__AIM OF THE TASK__
Copy the lines below word for word, skipping any image.

__RAW DATA__
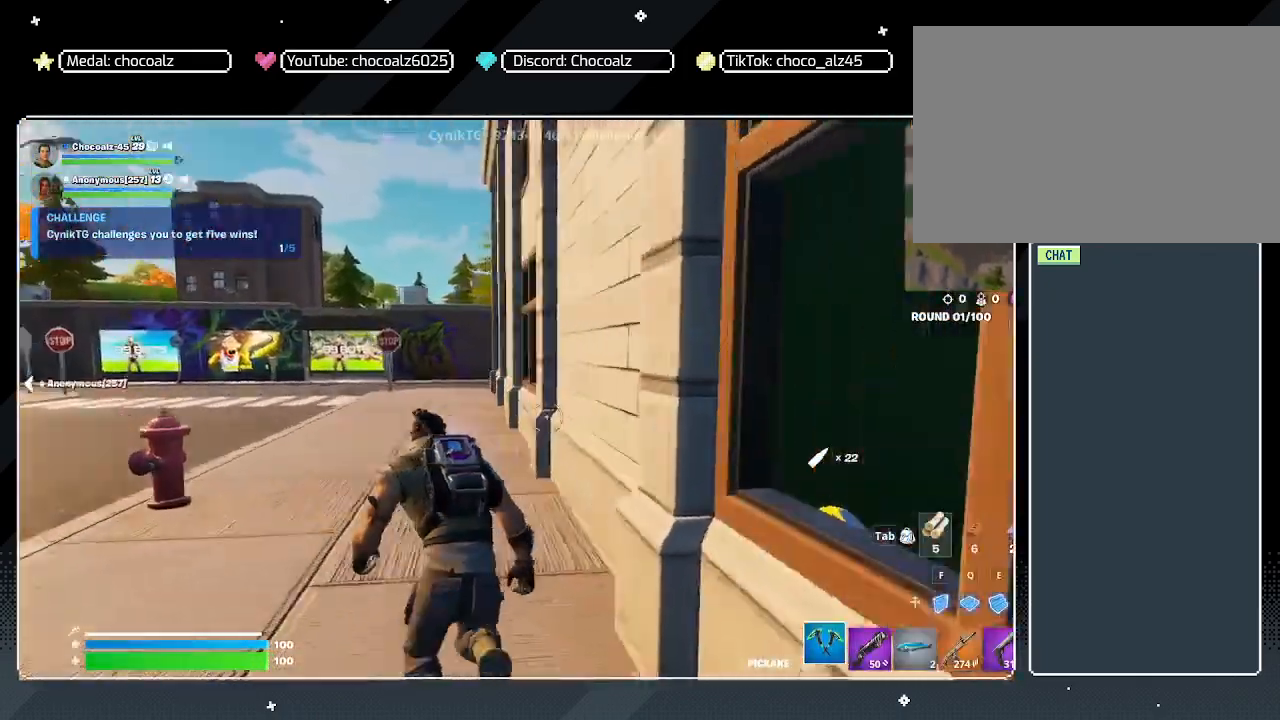
{"keys": ["a"], "mouse": [], "mouse_move": "still", "events": [[83, "shift", "up"], [500, "w", "up"]]}
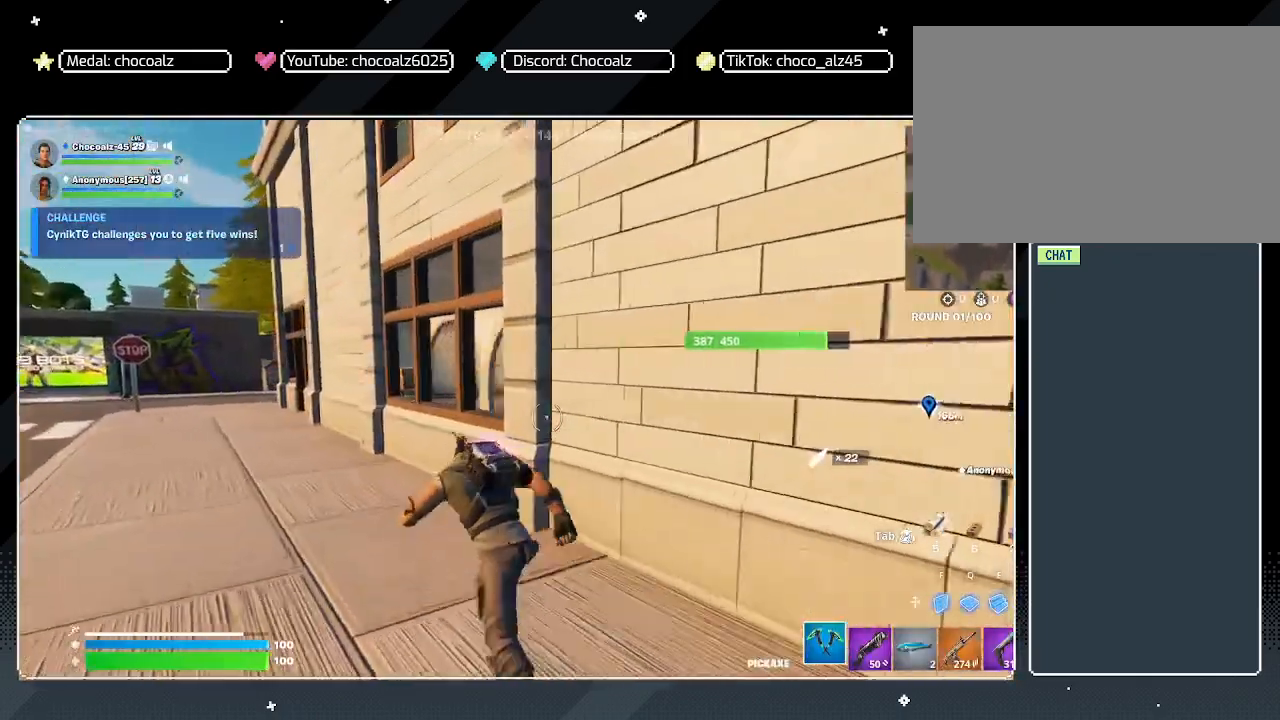
{"keys": ["w"], "mouse": ["left"], "mouse_move": "up-left", "events": [[50, "a", "up"], [150, "w", "down"], [233, "d", "down"], [467, "d", "up"], [467, "mouse_left", "down"]]}
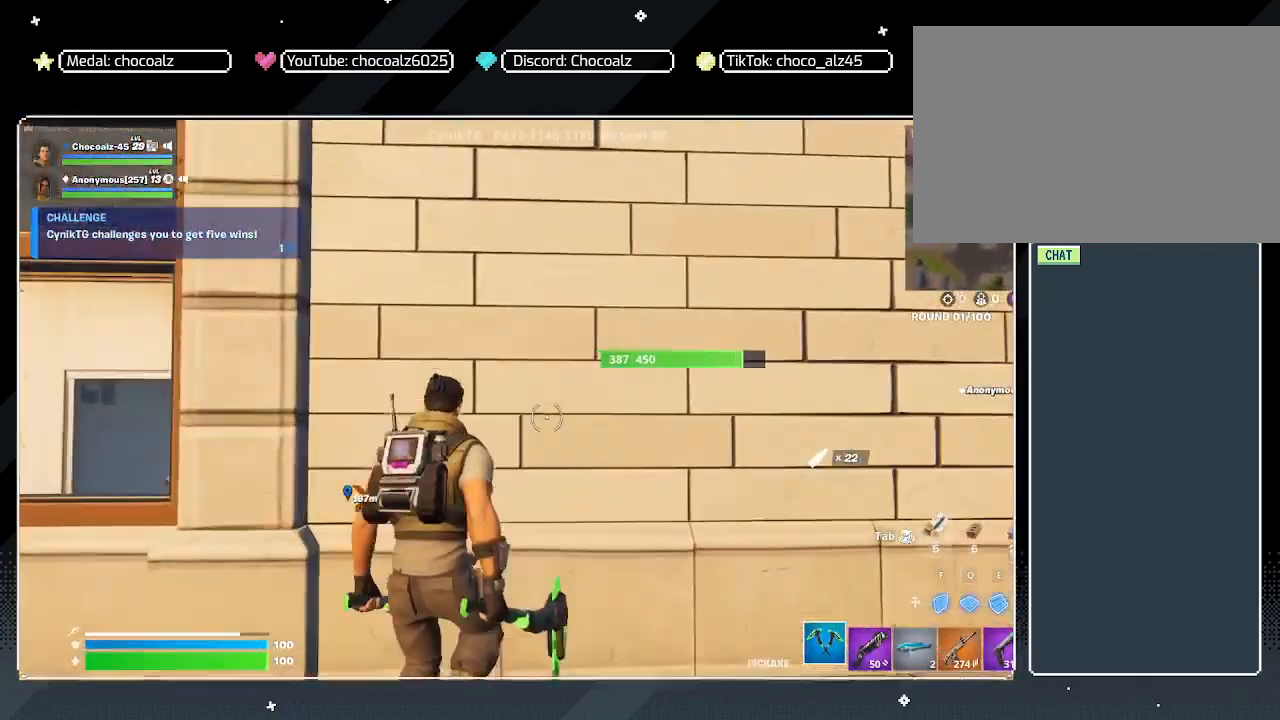
{"keys": ["s"], "mouse": ["left"], "mouse_move": "still", "events": [[17, "w", "up"], [483, "s", "down"]]}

__SOLUTION__
{"keys": ["a"], "mouse": [], "mouse_move": "still", "events": [[83, "shift", "up"], [500, "w", "up"]]}
{"keys": ["w"], "mouse": ["left"], "mouse_move": "up-left", "events": [[50, "a", "up"], [150, "w", "down"], [233, "d", "down"], [467, "d", "up"], [467, "mouse_left", "down"]]}
{"keys": ["s"], "mouse": ["left"], "mouse_move": "still", "events": [[17, "w", "up"], [483, "s", "down"]]}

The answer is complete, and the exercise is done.